The theme of the 2022 Open Access week was Open for Climate Justice. PhD researchers Fiona Spuler and Jakob Wessel are working on the biases in climate models that lead to difficulties in relating the findings of global climate models to locally changing conditions and extreme events. Although these biases in no way invalidate the overall findings of climate change research, predictions of climate change, they may affect the impacts felt by local communities directly and hamper activities such as the implementation of flood defence measures.
In this blog post, Fiona and Jakob describe ibicus – a python open-source software package for the statistical bias correction of climate models. The package was developed in partnership with ECMWF and as part of the ECMWF Summer of Weather Code.
Although climate models are continuously improving in their representation of the atmosphere, land, and oceans — not least due to the contributions of various researchers here at the University of Reading — model biases persist. A model bias is defined as a systematic difference between the distribution of a simulated climate statistic compared to the observed climate statistic during the same time period. These biases, or unrealistic representations, in the climate model are, amongst other things, due to the fact that climate models have limited spatial resolution and there are some processes that occur at smaller spatial scales than the model can explicitly capture.
These biases don’t affect the broad findings of climate science regarding the large-scale impacts of anthropogenic climate change. However, they do become an issue when trying to relate the findings of global climate models to locally changing conditions and extreme events: even though slightly misrepresented maximum precipitation events might not matter too much for the overall picture of climate change, they will matter a lot to the community that lives in this region and is asking what type of flood defences to put in place.
An option to deal with these biases is statistical bias correction, which essentially means applying a correction function to the distribution of a meteorological variable such as precipitation or temperature. Although these empirical methods can reduce some biases, they cannot correct fundamental misspecifications of the climate model and are prone to misuse. Nevertheless, bias correction has become common practise and is applied prior to most climate impact studies. Bias correction, if applied, should therefore at least be evaluated with care. This is where ibicus comes in by enabling users compare and evaluate a range of different methodologies in a transparent and easy-to-access way. The package is published open-source and comes with extensive tutorials and documentation, therefore making it as easy as possible to use the best bias correction method for the location and problem at hand.

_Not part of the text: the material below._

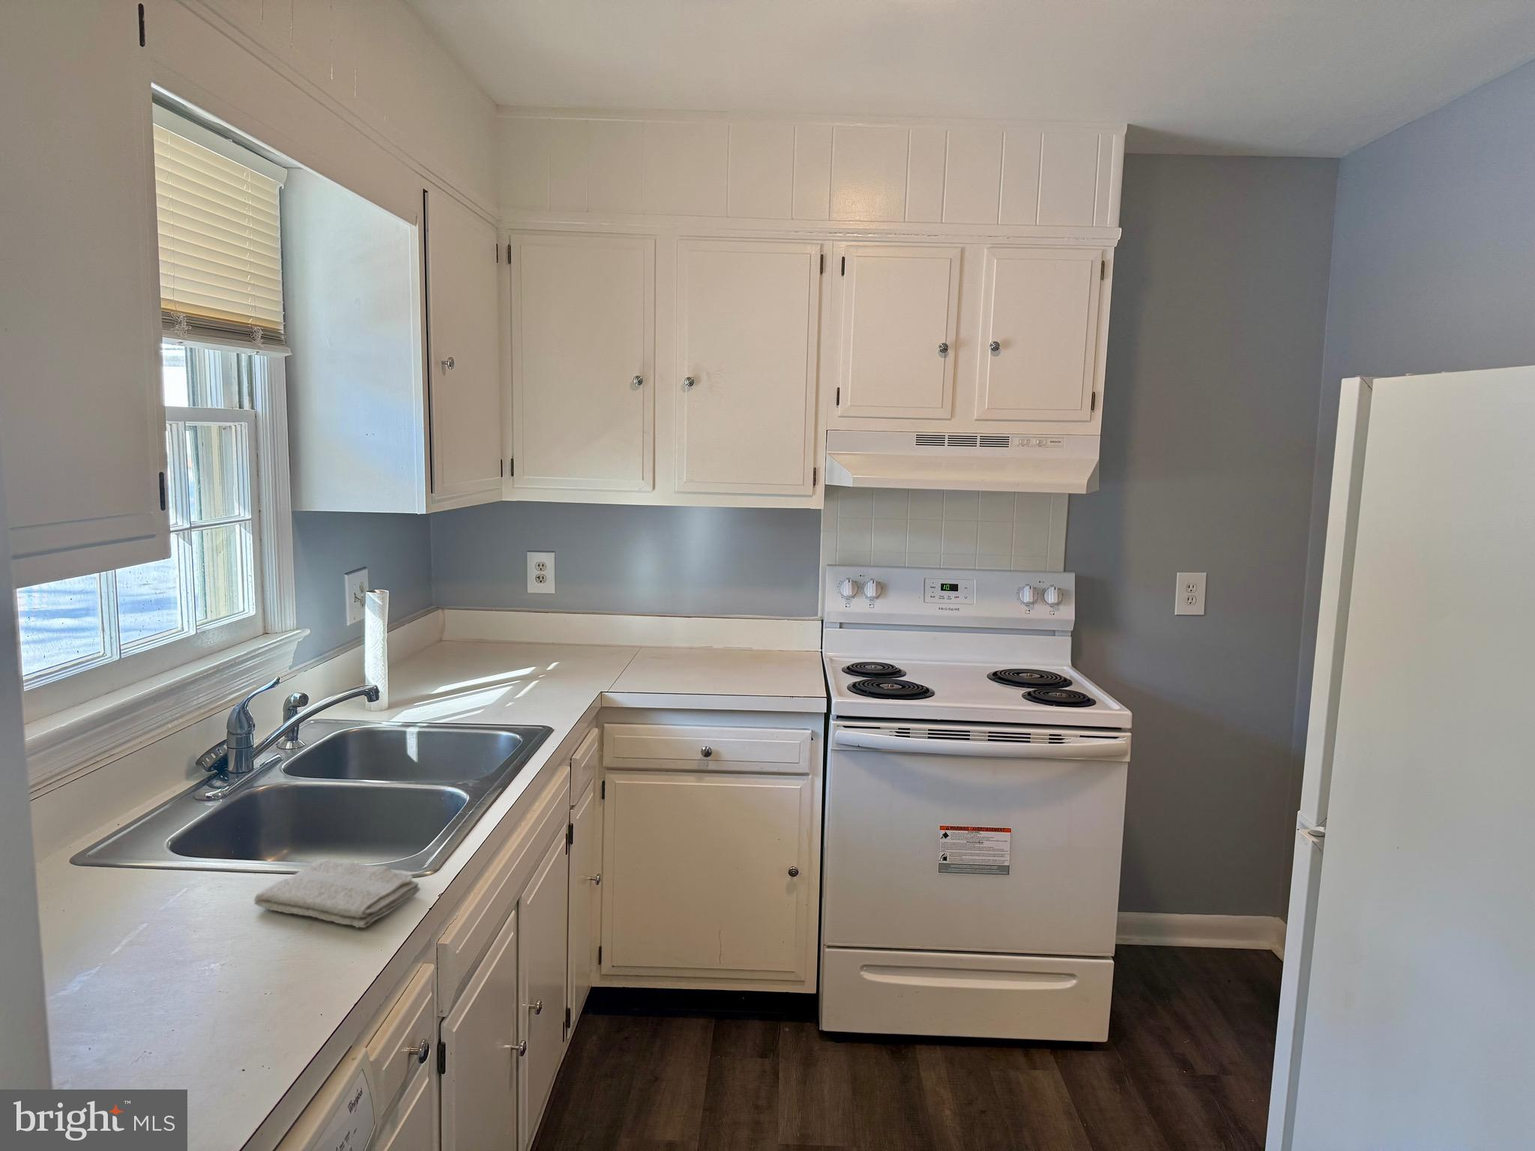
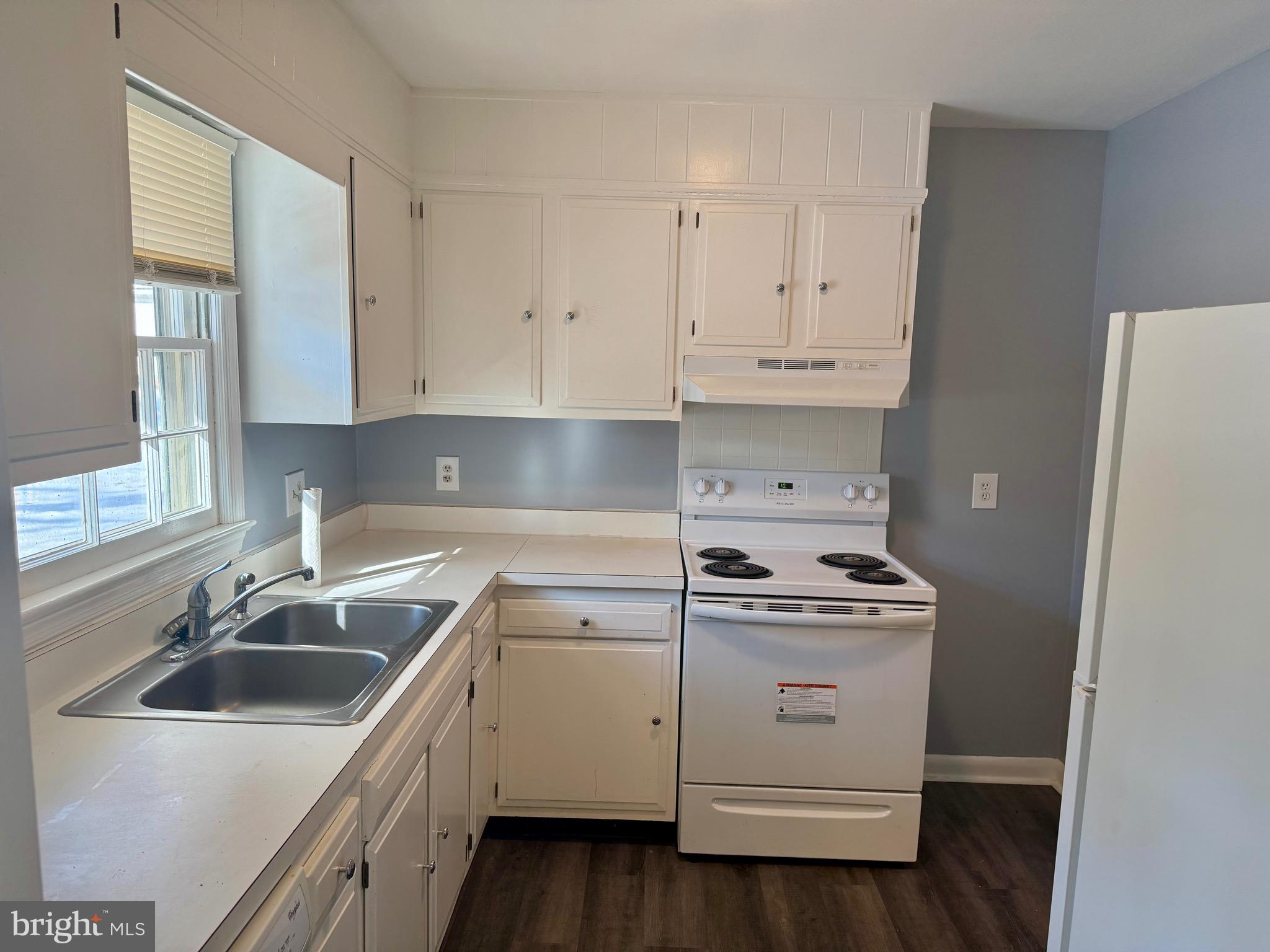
- washcloth [254,858,422,929]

There already exist a variety of channels through which climate research and models are made publicly available – such as the IPCC, or the Copernicus Climate Data Store. However, this does not mean that communities – especially those at the frontlines of the climate crisis – have access to and can easily contribute to research on how climate change is going to impact their lives and livelihoods or develop plans on how they can reduce the impacts. This is due to various reasons – one of them being the unavailability of open-source software to relate the large-scale processes modelled on supercomputers around the world to local realities and impacts. Although ibicus in no way addresses this larger issue, it is with this bigger picture in mind that we developed it and will continue to work on it during our PhDs.
Fiona Spuler is a PhD student at the University of Reading at the Meteorology department in collaboration with ECMWF, working on hybrid statistical-dynamical models to improve seasonal forecasts. Jakob Wessel is a PhD student at the University of Exeter in collaboration with the Met office, working on statistical post-processing of weather forecasts with a particular focus on compound extremes.